___ Data
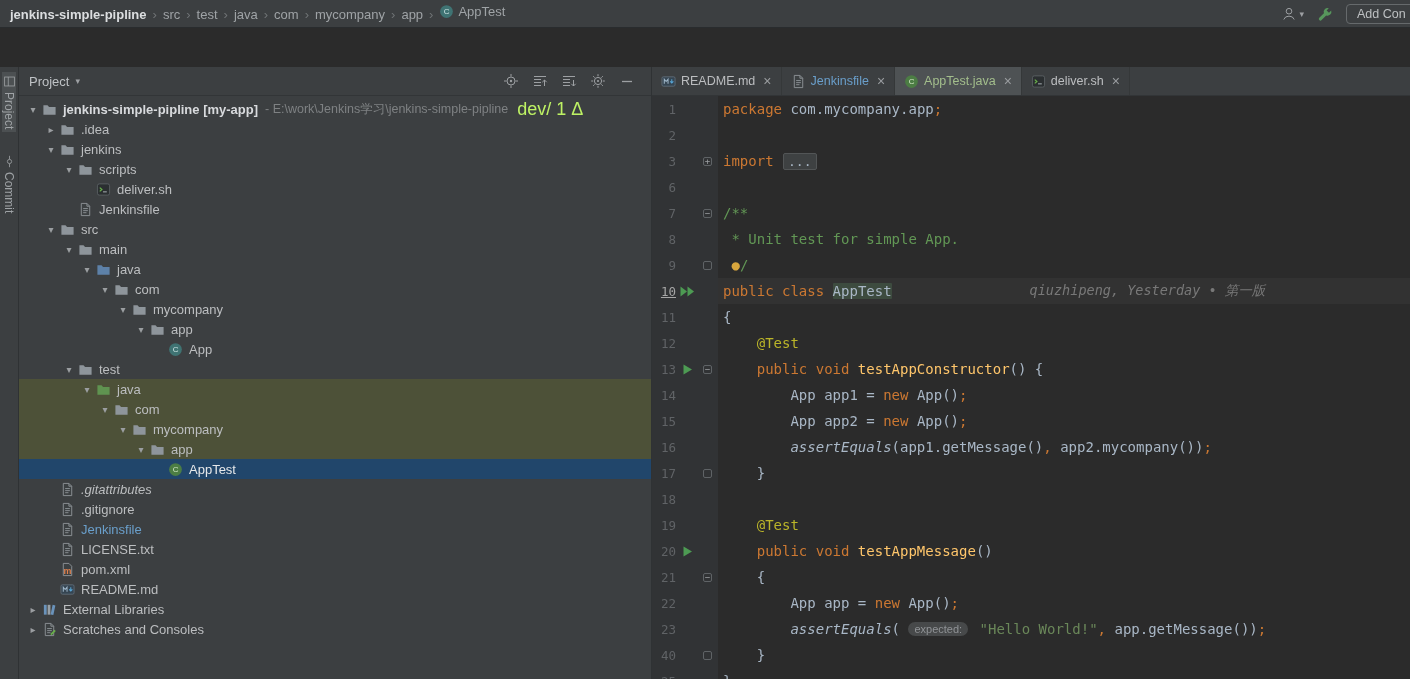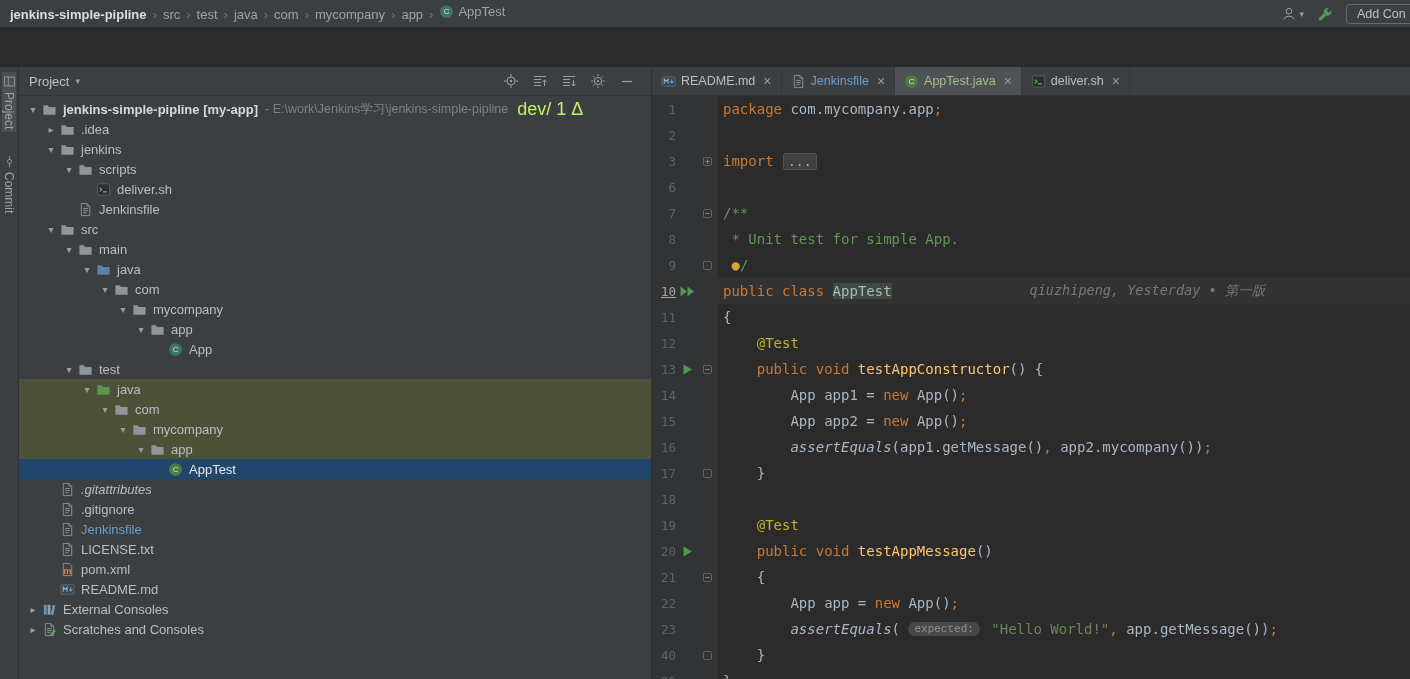--- a/index.html
+++ b/index.html
@@ -73,21 +73,21 @@
   .tk-df{color:#a9b7c6;}
   .tk-pn{color:#cc7832;}
   .tk-an{color:#bbb529;}
   .tk-md{color:#ffc66b;}
   .tk-it{color:#a9b7c6;font-style:italic;}
   .tk-st{color:#6a8759;}
   .tk-cm{color:#629755;}
   .tk-fb{background:#3e4142;border:1px solid #525556;border-radius:2px;padding:0 4px;margin:0 1px;
     color:#a9b7c6;font-size:13px;}
   .tk-hint{background:#47494a;color:#909396;border-radius:9px;padding:1px 6px;font-size:11px;
-    font-family:Liberation Mono, monospace;margin-right:3px;}
+    font-family:Liberation Sans, sans-serif;margin-right:3px;}
   .tk-blame{color:#787878;font-style:italic;margin-left:138px;font-size:13.5px;}
   .tk-bulb{color:#d8a63d;}
   .tk-hl{background:#3d4b3f;border-radius:1px;}
 </style>
 </head>
 <body>
 
 <div id="app">
 
   <div class="topbar">
@@ -443,21 +443,21 @@
           </div>
           <div class="row" style="padding-left: 6px;">
             <span class="chev">▸</span>
             <span class="ic">
               <svg width="15" height="15" viewBox="0 0 16 16">
                 <rect x="2" y="3" width="3" height="10.5" fill="#6a93bb"></rect>
                 <rect x="6" y="3" width="3" height="10.5" fill="#98a0a6"></rect>
                 <rect x="10.2" y="3.2" width="3" height="10.5" transform="rotate(12 11.7 8.5)" fill="#6a93bb"></rect>
               </svg>
             </span>
-            <span class="lbl">External Consoles</span>
+            <span class="lbl">External Libraries</span>
           </div>
           <div class="row" style="padding-left: 6px;">
             <span class="chev">▸</span>
             <span class="ic">
               <svg width="15" height="15" viewBox="0 0 16 16">
                 <path d="M3.5 1.5h6l3 3v10h-9z" fill="#3c4042" stroke="#8d9296"></path>
                 <path d="M9.5 1.5v3h3" fill="none" stroke="#8d9296"></path>
                 <path d="M5.5 7h5M5.5 9.2h5M5.5 11.4h3.5" stroke="#8d9296" stroke-width="1"></path>
                 <path d="M9.5 13.5L14 9" stroke="#68b04a" stroke-width="2"></path>
               </svg>

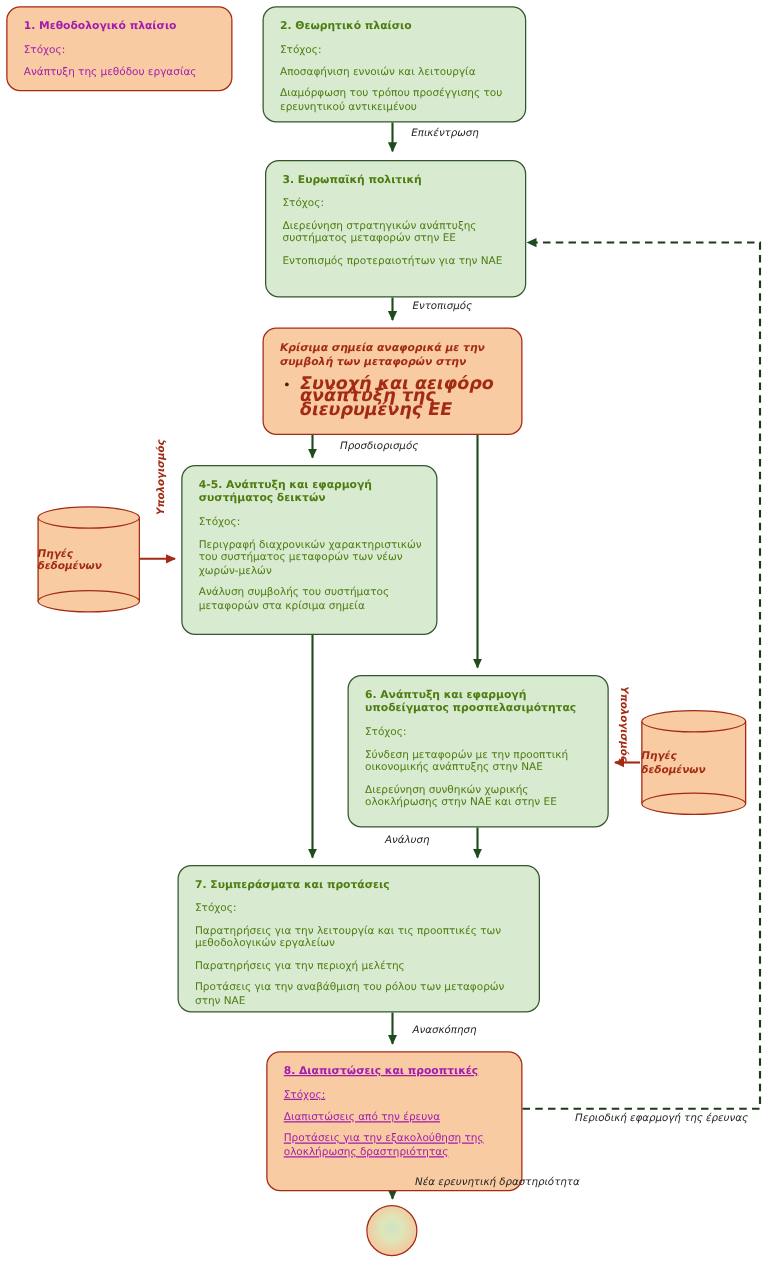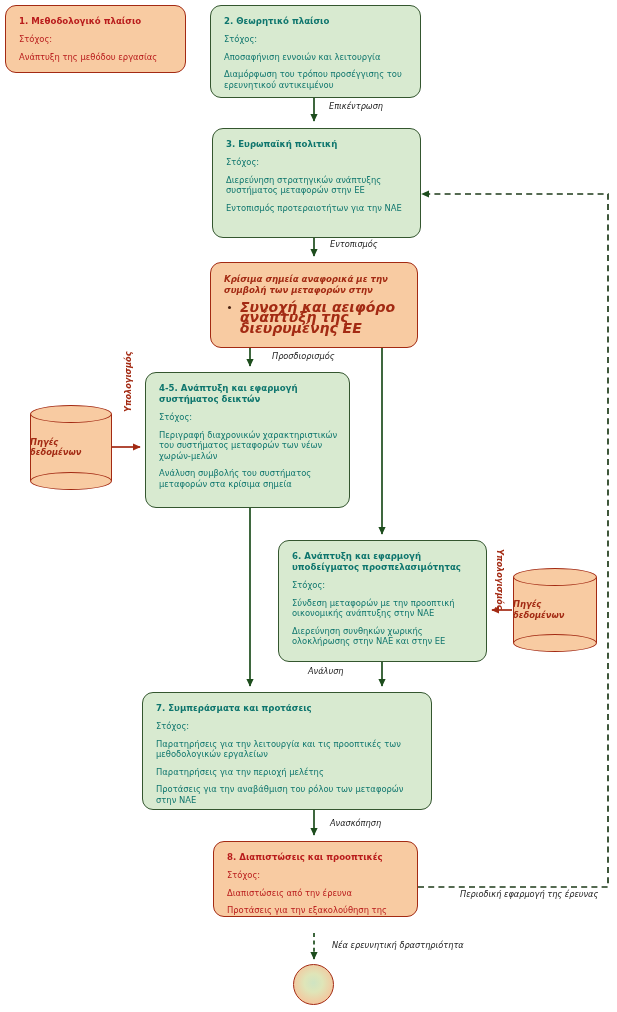--- a/index.html
+++ b/index.html
@@ -21,26 +21,26 @@
   .node{
     position:absolute;
     box-sizing:border-box;
     border-radius:11px;
     padding:8px 10px 8px 13px;
     overflow:hidden;
   }
   .green{
     background:#d8ead0;
     border:1.3px solid #34562f;
-    color:#0f766e;
+    color:#4d7c0f;
   }
   .orange{
     background:#f8cba2;
     border:1.3px solid #a32a13;
-    color:#b91c1c;
+    color:#a21caf;
   }
   .node .ttl{
     font-weight:bold;
     font-size:8.6px;
     line-height:11px;
     margin:2px 0 7px 0;
   }
   .node .ln{
     font-size:8.4px;
     line-height:10.6px;
@@ -222,21 +222,21 @@
   </div>
 
   <div class="node green" style="left:142px;top:692px;width:290px;height:118px;">
     <div class="ttl">7. Συμπεράσματα και προτάσεις</div>
     <div class="ln">Στόχος:</div>
     <div class="ln">Παρατηρήσεις για την λειτουργία και τις προοπτικές των μεθοδολογικών εργαλείων</div>
     <div class="ln">Παρατηρήσεις για την περιοχή μελέτης</div>
     <div class="ln">Προτάσεις για την αναβάθμιση του ρόλου των μεταφορών στην ΝΑΕ</div>
   </div>
 
-  <div class="node orange" style="left:213px;top:841px;width:205px;height:76px;">
+  <div class="node orange" style="left:213px;top:841px;width:205px;height:112px;text-decoration:underline;">
     <div class="ttl">8. Διαπιστώσεις και προοπτικές</div>
     <div class="ln">Στόχος:</div>
     <div class="ln">Διαπιστώσεις από την έρευνα</div>
     <div class="ln">Προτάσεις για την εξακολούθηση της ολοκλήρωσης δραστηριότητας</div>
   </div>
 
   <div class="cyl" style="left:30px;top:405px;width:82px;height:85px;">
     <div class="body"></div>
     <div class="bot"></div>
     <div class="top"></div>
______
What is required: Copy every line above that holds the word "green".

Solved problem:
   .green{
   <div class="node green" style="left:142px;top:692px;width:290px;height:118px;">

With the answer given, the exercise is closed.